Une partie de cette pollution est donc imputable aux progrès de l'industrie pharmaceutique. C'est un secteur en croissance de 6 à 7% par an, au niveau mondial, et en Allemagne, certaines projections montrent qu'entre 2015 et 2045, la consommation de médicaments devrait augmenter de 40 à 60%. Ce phénomène est lié essentiellement au vieillissement de la population.
"La deuxième cause de cette pollution est liée à l'évolution des pratiques agricoles et piscicoles qui ont tendance à utiliser de plus en plus de produits vétérinaires comme les hormones ou les antibiotiques", poursuit le chercheur. Des substances que l'on retrouve ensuite dans les cours d'eau.
L'ultra consommation de médicaments
C'est le facteur numéro un de la pollution pharmaceutique. Cette pollution pharmaceutique intervient à plusieurs niveaux de la chaîne du médicament.
"Au moment de la fabrication, il y a toujours un risque d'accident industriel, explique Xavier Leflaive, mais ce risque est moindre dans les pays développés. Les accidents industriels sont beaucoup plus fréquents dans des pays comme l'Inde qui est aujourd'hui l'un des plus gros fabricants de médicaments génériques."
L'origine la plus fréquente de ces pollutions pharmaceutiques reste la consommation de médicaments. On estime qu'entre 30 et 90% de ce que nous ingérons est rejeté dans nos urines ou nos excréments, donc plus on consomme de médicaments, plus on en rejette !

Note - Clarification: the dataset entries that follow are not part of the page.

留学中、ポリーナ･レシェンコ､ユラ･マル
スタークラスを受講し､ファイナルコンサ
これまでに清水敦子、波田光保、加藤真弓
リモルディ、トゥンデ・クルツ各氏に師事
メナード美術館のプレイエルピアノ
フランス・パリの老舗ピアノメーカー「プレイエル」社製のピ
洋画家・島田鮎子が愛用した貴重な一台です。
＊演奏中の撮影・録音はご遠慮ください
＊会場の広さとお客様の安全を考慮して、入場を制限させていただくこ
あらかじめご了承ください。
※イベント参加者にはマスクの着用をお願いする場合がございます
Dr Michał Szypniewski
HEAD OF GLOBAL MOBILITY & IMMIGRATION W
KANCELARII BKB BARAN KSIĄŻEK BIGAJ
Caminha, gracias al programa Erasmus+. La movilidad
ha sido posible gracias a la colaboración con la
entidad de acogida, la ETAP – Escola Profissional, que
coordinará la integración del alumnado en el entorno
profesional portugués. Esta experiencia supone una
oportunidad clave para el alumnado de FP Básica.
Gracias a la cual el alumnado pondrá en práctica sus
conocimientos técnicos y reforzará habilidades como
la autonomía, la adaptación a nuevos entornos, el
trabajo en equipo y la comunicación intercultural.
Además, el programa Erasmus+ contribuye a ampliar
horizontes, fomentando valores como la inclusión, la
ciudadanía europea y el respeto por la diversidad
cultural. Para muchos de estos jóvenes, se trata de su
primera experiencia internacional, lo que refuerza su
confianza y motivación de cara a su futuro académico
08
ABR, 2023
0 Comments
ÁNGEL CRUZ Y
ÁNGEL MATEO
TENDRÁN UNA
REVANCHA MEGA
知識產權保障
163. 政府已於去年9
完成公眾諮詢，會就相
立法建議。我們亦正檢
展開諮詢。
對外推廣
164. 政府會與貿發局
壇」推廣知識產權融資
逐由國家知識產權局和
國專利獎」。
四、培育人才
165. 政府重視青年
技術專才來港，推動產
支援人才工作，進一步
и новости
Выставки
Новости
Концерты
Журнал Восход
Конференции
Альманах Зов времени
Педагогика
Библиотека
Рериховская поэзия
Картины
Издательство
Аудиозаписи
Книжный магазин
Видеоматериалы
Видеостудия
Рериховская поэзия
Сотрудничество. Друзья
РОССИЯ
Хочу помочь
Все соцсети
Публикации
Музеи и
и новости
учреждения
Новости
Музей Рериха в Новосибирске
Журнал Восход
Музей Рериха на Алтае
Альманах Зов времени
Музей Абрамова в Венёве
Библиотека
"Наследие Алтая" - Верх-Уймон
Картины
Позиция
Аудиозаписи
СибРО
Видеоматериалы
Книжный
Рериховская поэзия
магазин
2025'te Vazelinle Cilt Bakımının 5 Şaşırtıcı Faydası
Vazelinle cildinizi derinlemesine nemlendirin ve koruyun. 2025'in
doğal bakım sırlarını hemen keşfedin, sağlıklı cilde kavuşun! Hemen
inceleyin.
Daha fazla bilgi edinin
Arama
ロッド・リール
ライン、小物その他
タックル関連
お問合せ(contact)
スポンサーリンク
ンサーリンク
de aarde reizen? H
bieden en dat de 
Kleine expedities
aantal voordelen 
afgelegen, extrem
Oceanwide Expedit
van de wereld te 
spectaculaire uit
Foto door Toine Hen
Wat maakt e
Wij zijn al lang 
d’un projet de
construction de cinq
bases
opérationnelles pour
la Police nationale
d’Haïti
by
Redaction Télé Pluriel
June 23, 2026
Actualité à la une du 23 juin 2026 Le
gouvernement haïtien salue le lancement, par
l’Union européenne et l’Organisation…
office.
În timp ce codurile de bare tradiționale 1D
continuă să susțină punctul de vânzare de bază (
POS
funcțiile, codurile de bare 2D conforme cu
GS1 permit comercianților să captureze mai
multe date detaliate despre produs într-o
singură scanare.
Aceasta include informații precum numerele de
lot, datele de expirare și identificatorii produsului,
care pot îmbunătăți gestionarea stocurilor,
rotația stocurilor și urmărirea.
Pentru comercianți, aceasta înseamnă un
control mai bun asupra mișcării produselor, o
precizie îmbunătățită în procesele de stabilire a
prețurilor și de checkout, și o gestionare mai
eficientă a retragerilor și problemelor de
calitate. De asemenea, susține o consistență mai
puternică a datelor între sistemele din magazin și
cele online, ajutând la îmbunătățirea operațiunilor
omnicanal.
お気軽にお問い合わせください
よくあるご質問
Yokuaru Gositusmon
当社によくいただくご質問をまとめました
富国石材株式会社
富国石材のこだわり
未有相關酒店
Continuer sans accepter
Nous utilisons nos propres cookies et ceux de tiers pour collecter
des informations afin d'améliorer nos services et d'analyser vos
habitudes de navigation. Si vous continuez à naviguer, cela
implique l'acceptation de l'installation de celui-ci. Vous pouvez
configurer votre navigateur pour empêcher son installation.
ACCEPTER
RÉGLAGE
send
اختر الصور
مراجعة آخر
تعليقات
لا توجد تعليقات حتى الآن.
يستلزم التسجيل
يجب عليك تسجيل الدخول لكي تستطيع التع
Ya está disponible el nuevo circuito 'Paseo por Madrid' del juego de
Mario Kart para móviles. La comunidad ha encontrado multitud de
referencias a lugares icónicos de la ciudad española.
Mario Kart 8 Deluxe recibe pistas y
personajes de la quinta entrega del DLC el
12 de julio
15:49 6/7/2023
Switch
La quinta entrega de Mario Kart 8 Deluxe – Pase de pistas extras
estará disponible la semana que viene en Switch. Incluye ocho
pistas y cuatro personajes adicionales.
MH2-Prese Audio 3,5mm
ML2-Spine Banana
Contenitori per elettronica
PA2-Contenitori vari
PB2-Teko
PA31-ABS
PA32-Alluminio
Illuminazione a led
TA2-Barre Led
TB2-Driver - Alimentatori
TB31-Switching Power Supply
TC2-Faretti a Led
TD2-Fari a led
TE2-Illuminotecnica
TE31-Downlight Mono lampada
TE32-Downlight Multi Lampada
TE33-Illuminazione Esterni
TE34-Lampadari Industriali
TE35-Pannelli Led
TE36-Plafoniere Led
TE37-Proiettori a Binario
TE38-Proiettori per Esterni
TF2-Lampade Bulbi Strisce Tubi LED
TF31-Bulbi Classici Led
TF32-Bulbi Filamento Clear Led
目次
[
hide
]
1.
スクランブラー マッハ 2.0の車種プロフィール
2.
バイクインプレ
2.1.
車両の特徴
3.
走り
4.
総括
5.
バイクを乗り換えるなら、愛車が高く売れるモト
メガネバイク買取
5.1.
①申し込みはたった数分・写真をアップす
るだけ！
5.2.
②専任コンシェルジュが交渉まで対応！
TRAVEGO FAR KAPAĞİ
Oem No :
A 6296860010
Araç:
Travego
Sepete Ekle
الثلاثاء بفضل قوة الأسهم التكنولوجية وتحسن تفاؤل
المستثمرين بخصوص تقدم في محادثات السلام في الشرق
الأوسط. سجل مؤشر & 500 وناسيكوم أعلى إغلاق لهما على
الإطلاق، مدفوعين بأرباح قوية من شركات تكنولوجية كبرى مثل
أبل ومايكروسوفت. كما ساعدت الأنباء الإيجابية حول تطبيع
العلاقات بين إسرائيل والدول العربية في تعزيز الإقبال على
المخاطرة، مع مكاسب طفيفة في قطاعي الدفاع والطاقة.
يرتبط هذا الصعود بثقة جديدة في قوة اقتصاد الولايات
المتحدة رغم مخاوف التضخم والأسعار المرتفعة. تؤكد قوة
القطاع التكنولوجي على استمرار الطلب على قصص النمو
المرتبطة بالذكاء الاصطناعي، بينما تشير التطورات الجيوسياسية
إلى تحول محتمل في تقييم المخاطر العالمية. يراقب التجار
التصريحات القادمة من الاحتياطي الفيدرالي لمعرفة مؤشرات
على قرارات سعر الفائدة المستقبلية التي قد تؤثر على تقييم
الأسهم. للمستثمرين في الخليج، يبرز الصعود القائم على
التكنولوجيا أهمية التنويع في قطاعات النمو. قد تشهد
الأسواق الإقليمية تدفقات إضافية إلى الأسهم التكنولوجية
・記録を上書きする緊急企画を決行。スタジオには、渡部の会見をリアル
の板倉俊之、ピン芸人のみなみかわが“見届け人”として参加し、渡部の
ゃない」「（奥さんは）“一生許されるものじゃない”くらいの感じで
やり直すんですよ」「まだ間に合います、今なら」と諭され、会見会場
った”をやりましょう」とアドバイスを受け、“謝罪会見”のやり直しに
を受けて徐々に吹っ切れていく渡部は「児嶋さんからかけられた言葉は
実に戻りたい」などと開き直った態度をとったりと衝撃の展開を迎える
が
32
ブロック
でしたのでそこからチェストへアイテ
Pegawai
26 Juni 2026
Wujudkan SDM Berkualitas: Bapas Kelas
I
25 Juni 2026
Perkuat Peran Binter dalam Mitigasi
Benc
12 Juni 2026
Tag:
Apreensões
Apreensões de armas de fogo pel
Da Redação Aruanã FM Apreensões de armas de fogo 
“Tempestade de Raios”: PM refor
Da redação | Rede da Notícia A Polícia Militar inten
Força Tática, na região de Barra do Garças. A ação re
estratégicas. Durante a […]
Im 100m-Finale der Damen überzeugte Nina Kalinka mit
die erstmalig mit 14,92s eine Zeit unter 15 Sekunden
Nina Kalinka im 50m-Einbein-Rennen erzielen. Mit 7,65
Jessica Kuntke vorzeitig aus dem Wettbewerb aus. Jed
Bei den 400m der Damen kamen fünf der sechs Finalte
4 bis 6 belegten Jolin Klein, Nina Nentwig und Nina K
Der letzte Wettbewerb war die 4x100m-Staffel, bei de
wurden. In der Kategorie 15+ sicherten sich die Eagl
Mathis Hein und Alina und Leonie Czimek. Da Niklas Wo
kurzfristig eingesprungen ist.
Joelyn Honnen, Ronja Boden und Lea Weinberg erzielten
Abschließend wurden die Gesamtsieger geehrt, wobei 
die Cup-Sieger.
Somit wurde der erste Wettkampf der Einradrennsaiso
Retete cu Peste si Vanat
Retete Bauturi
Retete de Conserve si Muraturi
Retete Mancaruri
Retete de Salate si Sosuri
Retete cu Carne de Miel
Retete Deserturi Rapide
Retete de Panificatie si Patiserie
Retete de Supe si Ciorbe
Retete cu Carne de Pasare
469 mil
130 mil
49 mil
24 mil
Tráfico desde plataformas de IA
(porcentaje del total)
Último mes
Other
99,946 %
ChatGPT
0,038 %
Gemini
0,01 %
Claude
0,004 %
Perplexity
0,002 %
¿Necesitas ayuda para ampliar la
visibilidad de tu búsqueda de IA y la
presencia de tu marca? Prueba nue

"Il ne faut pas non plus négliger l'envoi de médicaments périmés dans les toilettes. Il faut absolument les rapporter à la pharmacie pour s'en débarrasser et ne pas les évacuer avec l'eau des toilettes."
Xavier Leflaive, chercheur à l'OCDE
De manière générale, les stations d'épuration ne filtrent pas ces substances que l'on appelle de la "pollution diffuse", donc typiquement les résidus de l'agriculture et de la pisciculture, poursuit le spécialiste. Dans les villes, les stations d'épuration n'ont pas été conçues pour traiter ce genre de molécules.
Des technologies plus perfectionnées existent, c'est le cas en Suisse notamment. Là-bas, le pays a choisi de rénover une centaine d'usines d'épuration de l'eau, de manière à rajouter une quatrième couche de traitement. Le résultat est efficace car il permet d'éliminer une partie de cette pollution médicamenteuse mais le système entraîne un surcoût important, en terme d'investissement et de consommation d'énergie.
Pour Xavier Leflaive, "cette solution est peut-être viable en Suisse mais absolument pas au niveau de tous les pays de la planète."
Des truites "féminisées"...
Tout le monde s'accorde à dire aujourd'hui que cette pollution pharmaceutique a des conséquences sur les écosystèmes des cours d'eau. Plusieurs observations , dans l'eau et en laboratoire, ont montré que le rejet dans l'eau de contraceptifs oraux avait entraîné une "féminisation" des poissons.
Xavier Leflaive explique également que certains psychotropes pouvaient changer le comportement des poissons. Ils deviennent moins prudents et ont tendance à se jeter dans la gueule de leurs prédateurs.
Aujourd'hui on connaît les conséquences de la présence dans l'eau de résidus d'antibiotiques ou d'antidépresseurs, mais on ignore encore la multifactorisation.
"On sait que certaines substances, tout à fait inoffensives individuellement, vont se révéler toxiques et dangereuses lorsqu'elles se combinent entre elles", explique le chercheur. C'est ce que l'on appelle "l'effet cocktail" souvent observé dans les cours d'eau.